# dogue de bordeaux wanted



## peterwilde70 (Dec 6, 2010)

we are looking for a dog de bordeaux. must be free or cheap as poss. in return the dog will get all the love,attention and exercise we can give.

we have had masstiffs before and love them .
can any one please help us .

regards
peter 
07733416507


----------



## Sled dog hotel (Aug 11, 2010)

If you are just looking for one as a pet and part of the family check out your local re-homing centres. The breed became very popular so there is a chance you may find one in a re-homing centre. Most are listed on the internet and also have notification of the dogs they have looking for homes. Another place you could try is breed rescue, every breed has its own rescue. You would have to give a donation or adoption fee of some sort though, and probably have to have a home check. The dog would also be neutered or spayed most likely too, so if you have any thoughts of breeding obviously it wouldnt be suitable.


----------



## peterwilde70 (Dec 6, 2010)

we would like one of these to hopefully become part of the family. 
everyday im on line looking but its really hard to find one


----------



## Sled dog hotel (Aug 11, 2010)

peterwilde70 said:


> we would like one of these to hopefully become part of the family.
> everyday im on line looking but its really hard to find one


Have you tried contacting dogue de bordeaux welfare or rescue.? Even if they havent got any at the moment or any that are suitable some breed rescues have a waiting list.

§ **Records supplied**:
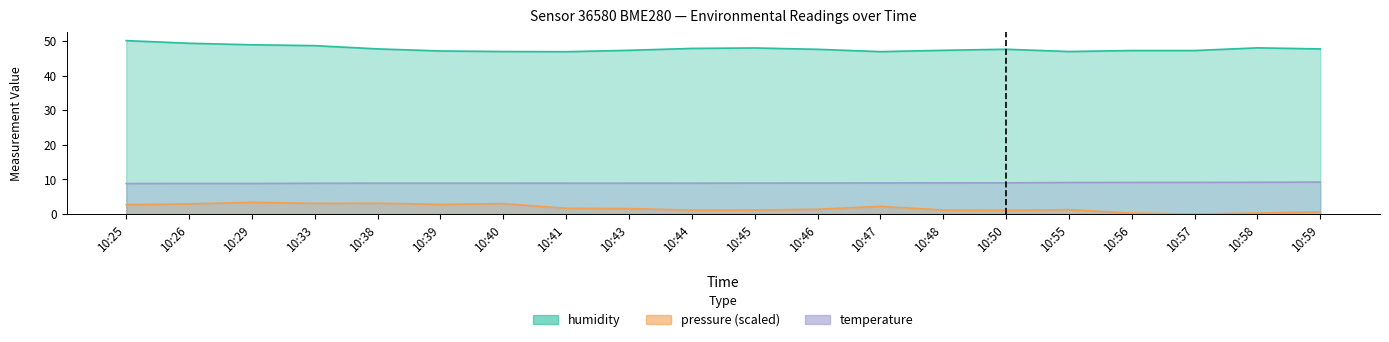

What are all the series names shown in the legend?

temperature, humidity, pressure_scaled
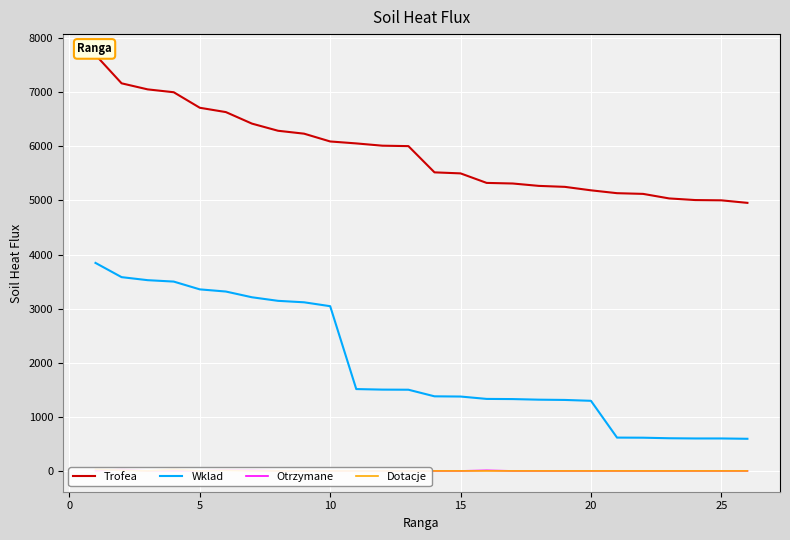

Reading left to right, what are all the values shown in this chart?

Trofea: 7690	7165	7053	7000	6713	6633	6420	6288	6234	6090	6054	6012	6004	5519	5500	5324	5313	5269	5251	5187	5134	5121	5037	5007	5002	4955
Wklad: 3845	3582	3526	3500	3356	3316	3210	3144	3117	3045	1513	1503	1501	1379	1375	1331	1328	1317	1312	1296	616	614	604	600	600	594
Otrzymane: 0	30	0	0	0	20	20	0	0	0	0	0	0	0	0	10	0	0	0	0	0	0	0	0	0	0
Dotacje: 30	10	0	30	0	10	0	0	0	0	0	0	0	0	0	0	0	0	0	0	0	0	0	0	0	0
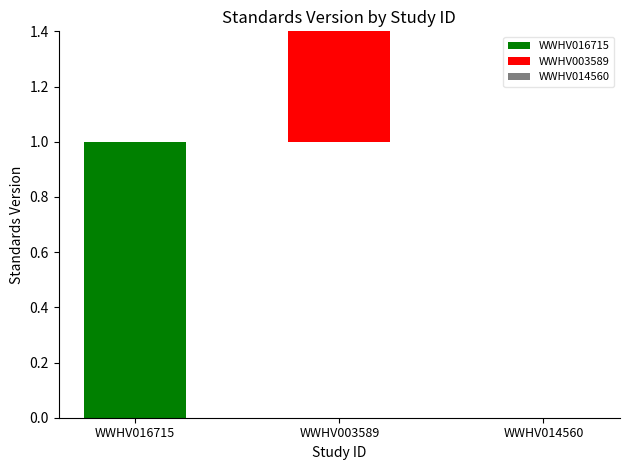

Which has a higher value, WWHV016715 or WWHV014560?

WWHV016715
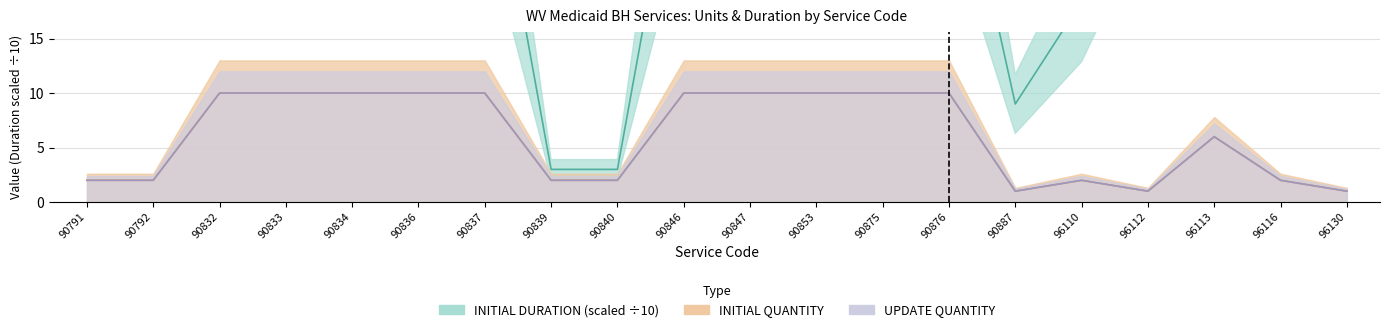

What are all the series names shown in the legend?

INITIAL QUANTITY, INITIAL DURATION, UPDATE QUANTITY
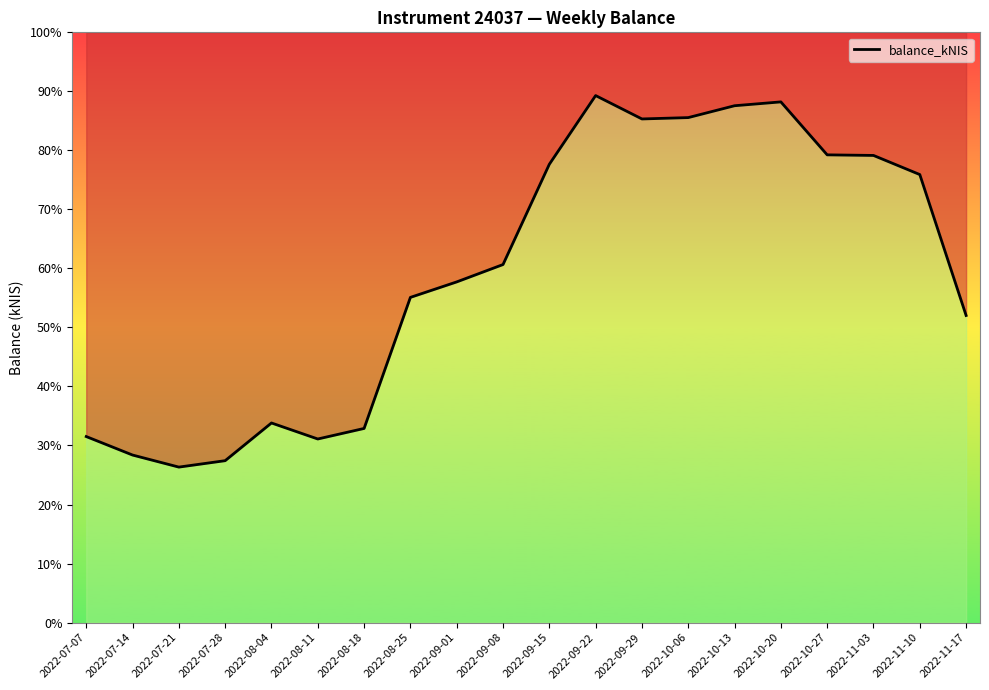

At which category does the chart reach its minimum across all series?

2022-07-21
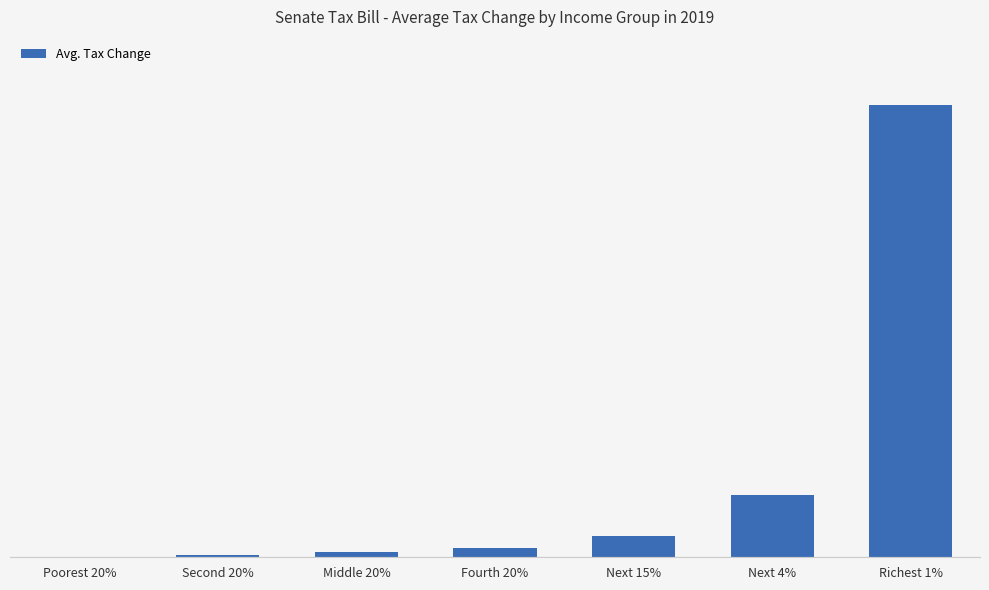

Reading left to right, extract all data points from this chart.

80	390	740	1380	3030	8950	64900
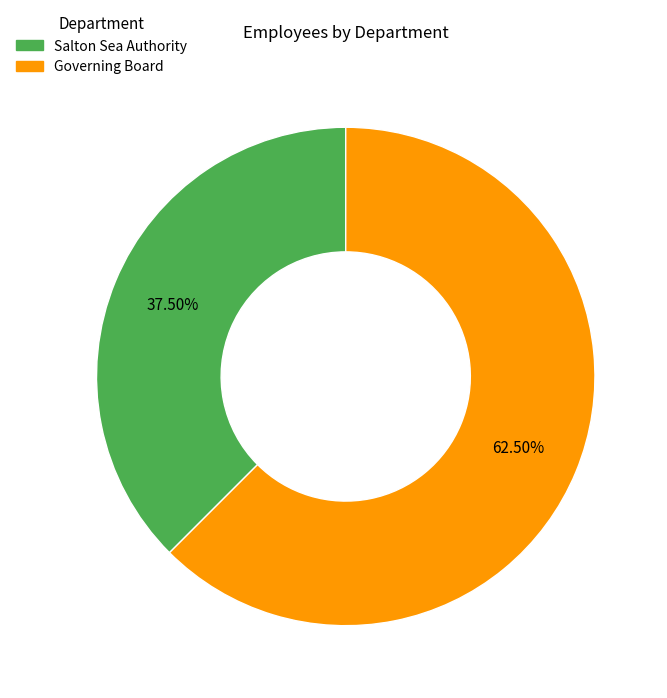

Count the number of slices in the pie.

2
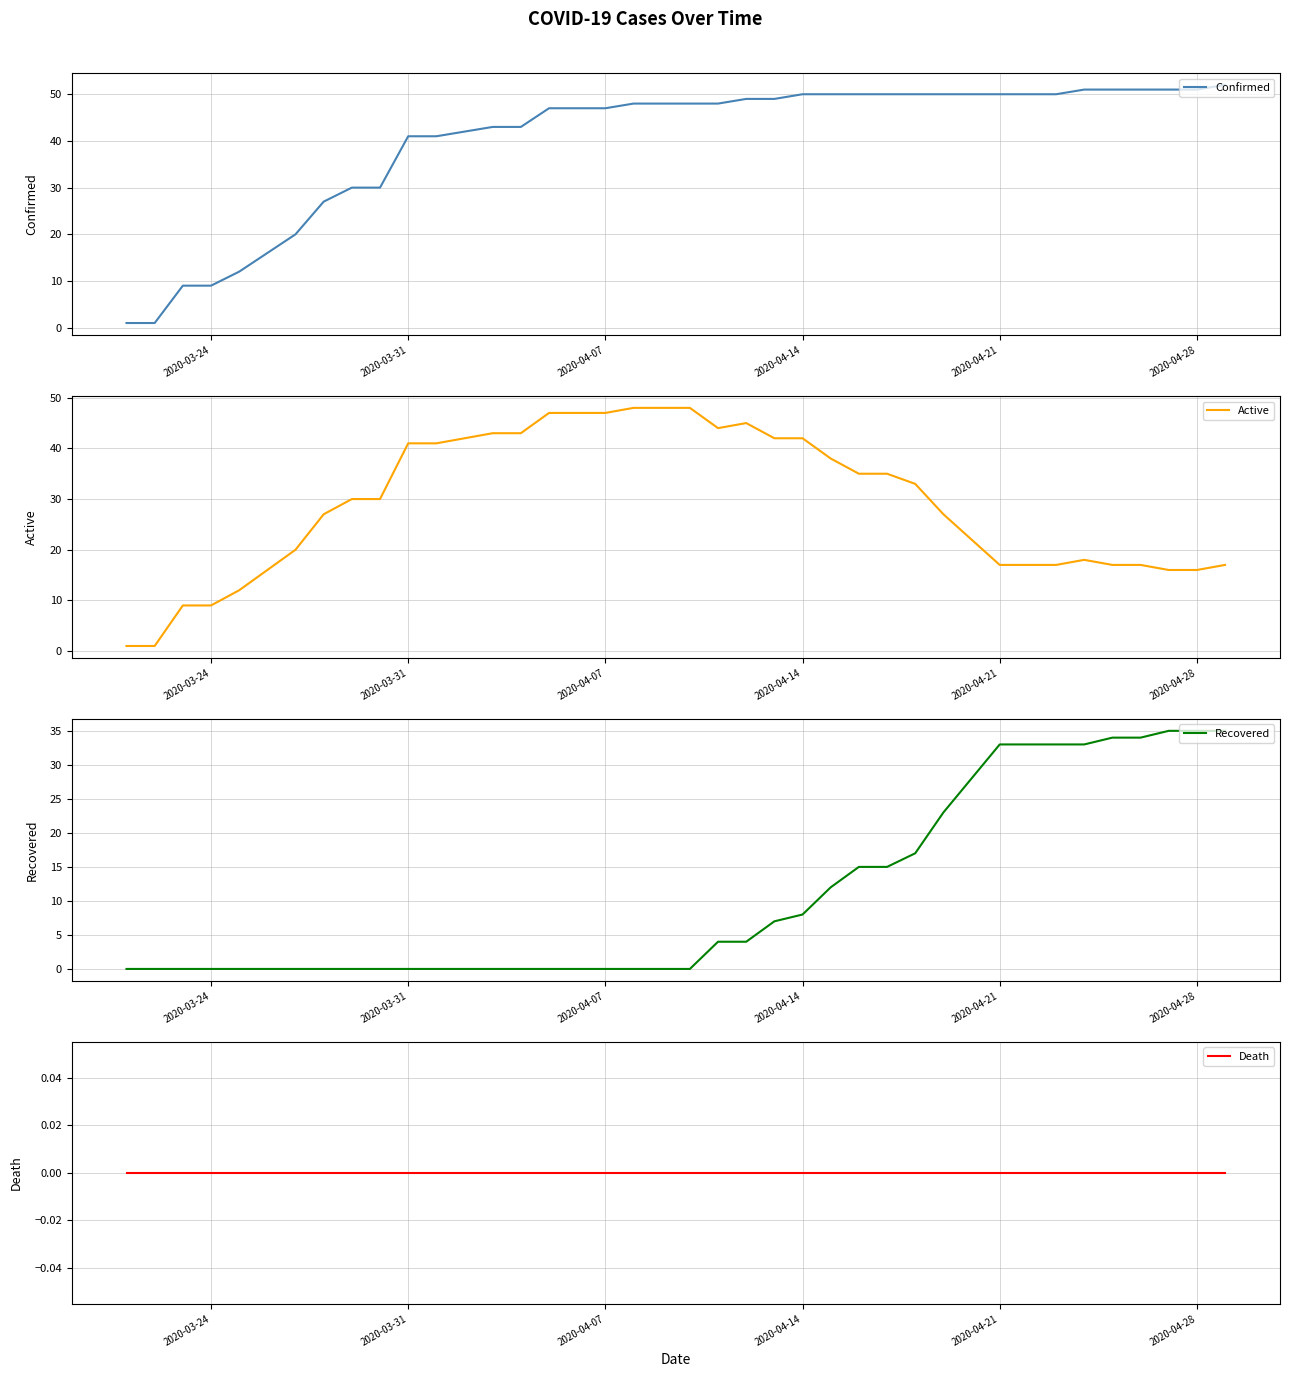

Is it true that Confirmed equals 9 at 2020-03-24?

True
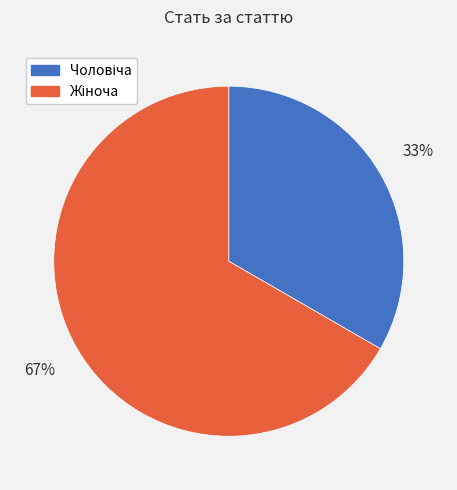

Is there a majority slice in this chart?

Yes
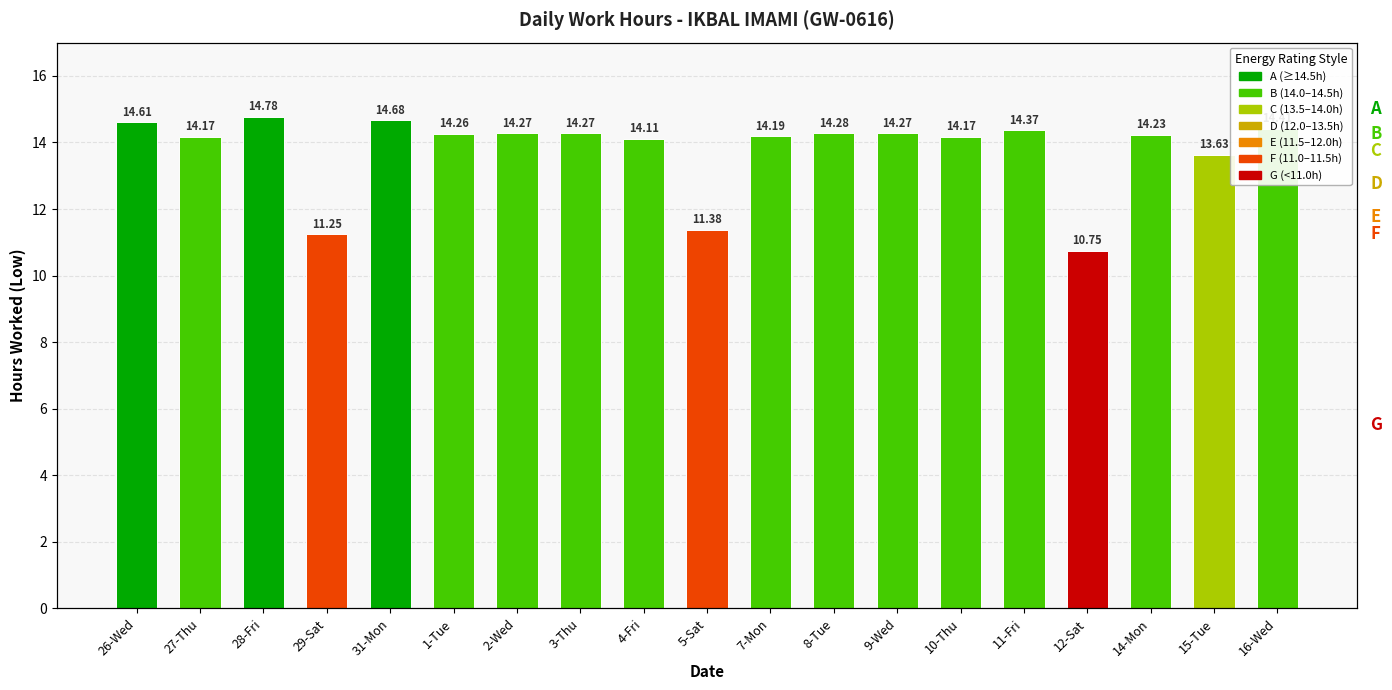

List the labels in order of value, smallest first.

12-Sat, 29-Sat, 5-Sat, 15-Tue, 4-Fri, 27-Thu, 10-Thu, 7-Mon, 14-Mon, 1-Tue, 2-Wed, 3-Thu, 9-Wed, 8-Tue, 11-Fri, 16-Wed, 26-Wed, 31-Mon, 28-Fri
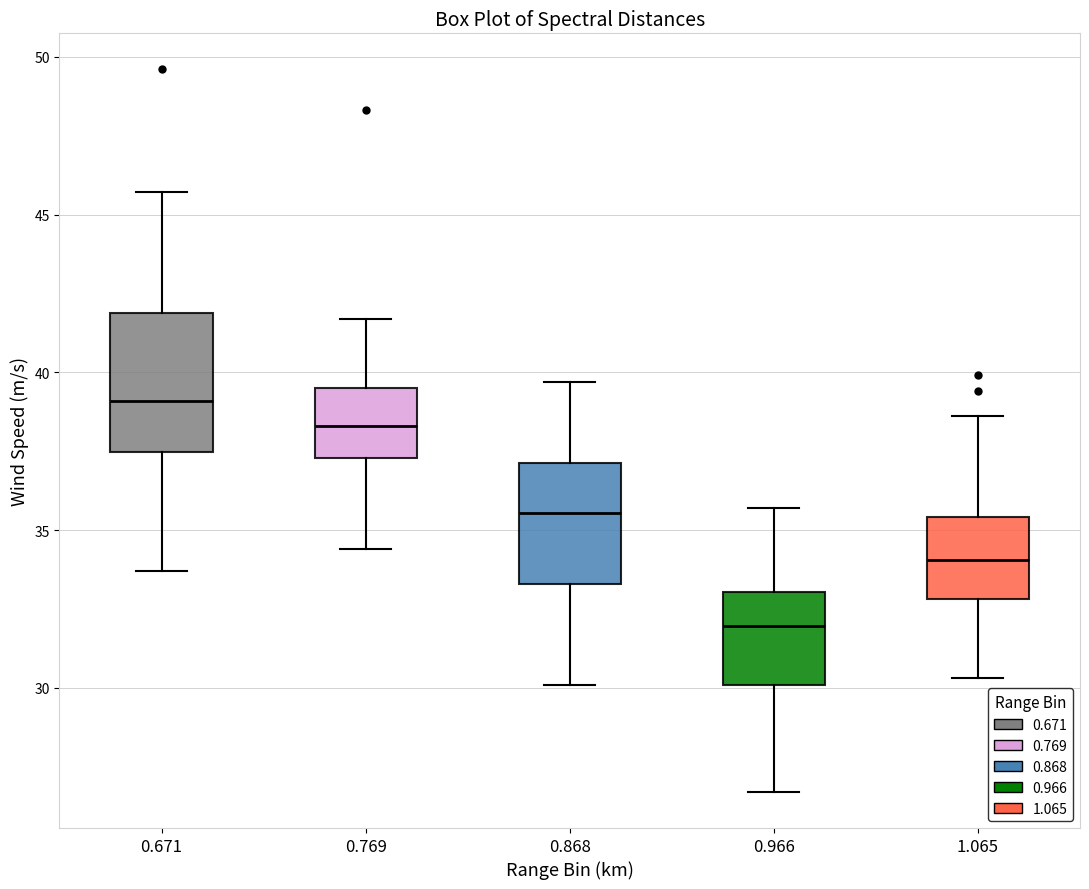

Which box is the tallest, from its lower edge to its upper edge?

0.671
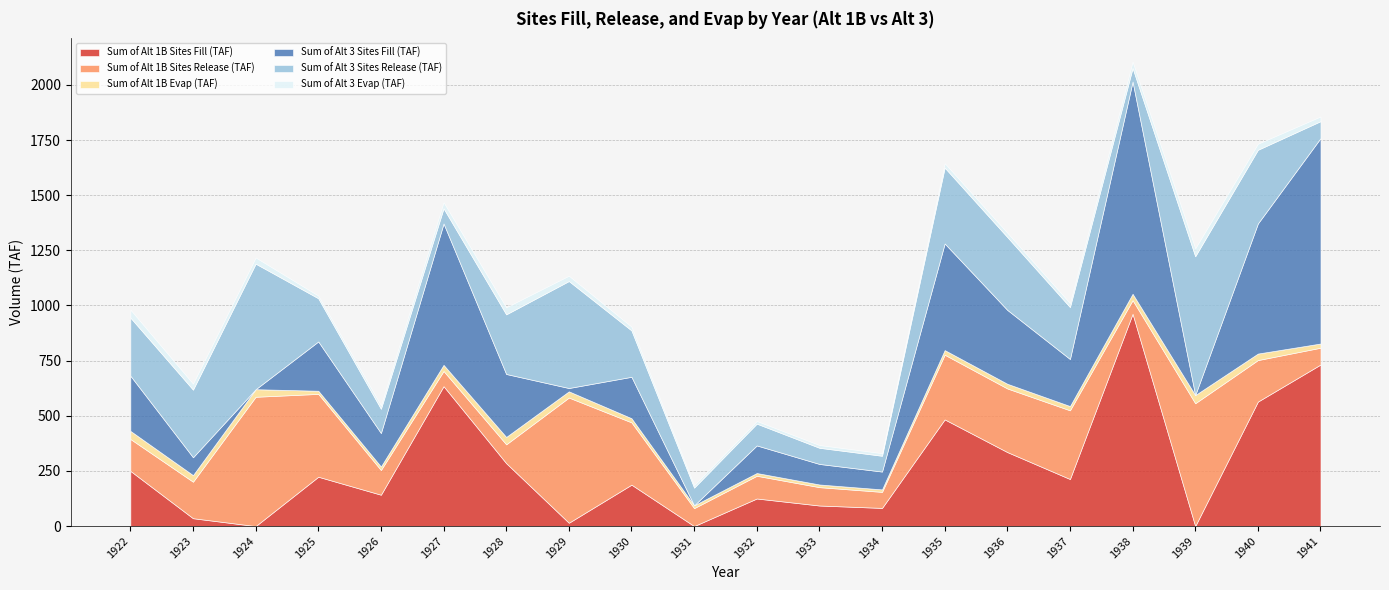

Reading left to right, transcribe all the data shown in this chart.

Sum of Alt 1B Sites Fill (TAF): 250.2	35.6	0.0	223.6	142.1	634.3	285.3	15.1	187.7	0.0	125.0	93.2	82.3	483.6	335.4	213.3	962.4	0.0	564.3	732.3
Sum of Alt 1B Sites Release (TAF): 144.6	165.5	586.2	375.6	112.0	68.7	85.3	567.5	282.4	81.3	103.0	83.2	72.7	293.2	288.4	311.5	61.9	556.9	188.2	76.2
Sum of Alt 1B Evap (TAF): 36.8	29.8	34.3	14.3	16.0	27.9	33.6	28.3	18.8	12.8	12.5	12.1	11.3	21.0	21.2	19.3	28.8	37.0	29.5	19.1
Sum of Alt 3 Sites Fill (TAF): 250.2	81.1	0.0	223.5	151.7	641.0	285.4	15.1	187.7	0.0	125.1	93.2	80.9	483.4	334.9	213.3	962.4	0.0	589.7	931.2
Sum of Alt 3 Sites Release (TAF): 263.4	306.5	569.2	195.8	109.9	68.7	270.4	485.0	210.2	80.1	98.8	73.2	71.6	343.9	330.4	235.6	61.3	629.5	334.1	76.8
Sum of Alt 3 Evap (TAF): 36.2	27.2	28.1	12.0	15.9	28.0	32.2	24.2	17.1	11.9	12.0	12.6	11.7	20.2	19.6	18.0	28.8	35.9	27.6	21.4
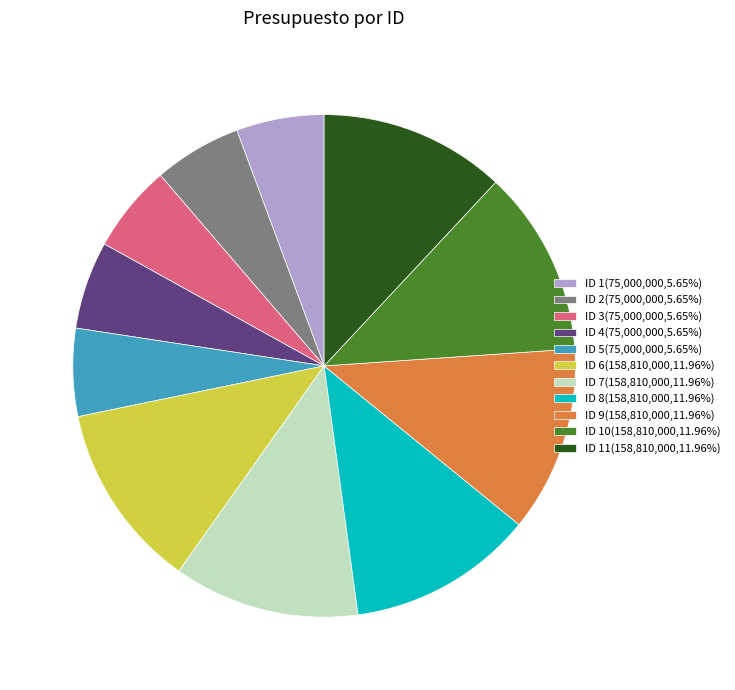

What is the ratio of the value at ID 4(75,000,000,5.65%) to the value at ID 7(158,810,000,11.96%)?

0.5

§ **Your instructions**:
Please reproduce the stretch of the dogue de bordeaux thread from "# dogue de bordeaux" through "we can give." without any changes. The data come from a separate source.

§ **Response to this task**:
# dogue de bordeaux wanted



## peterwilde70 (Dec 6, 2010)

we are looking for a dog de bordeaux. must be free or cheap as poss. in return the dog will get all the love,attention and exercise we can give.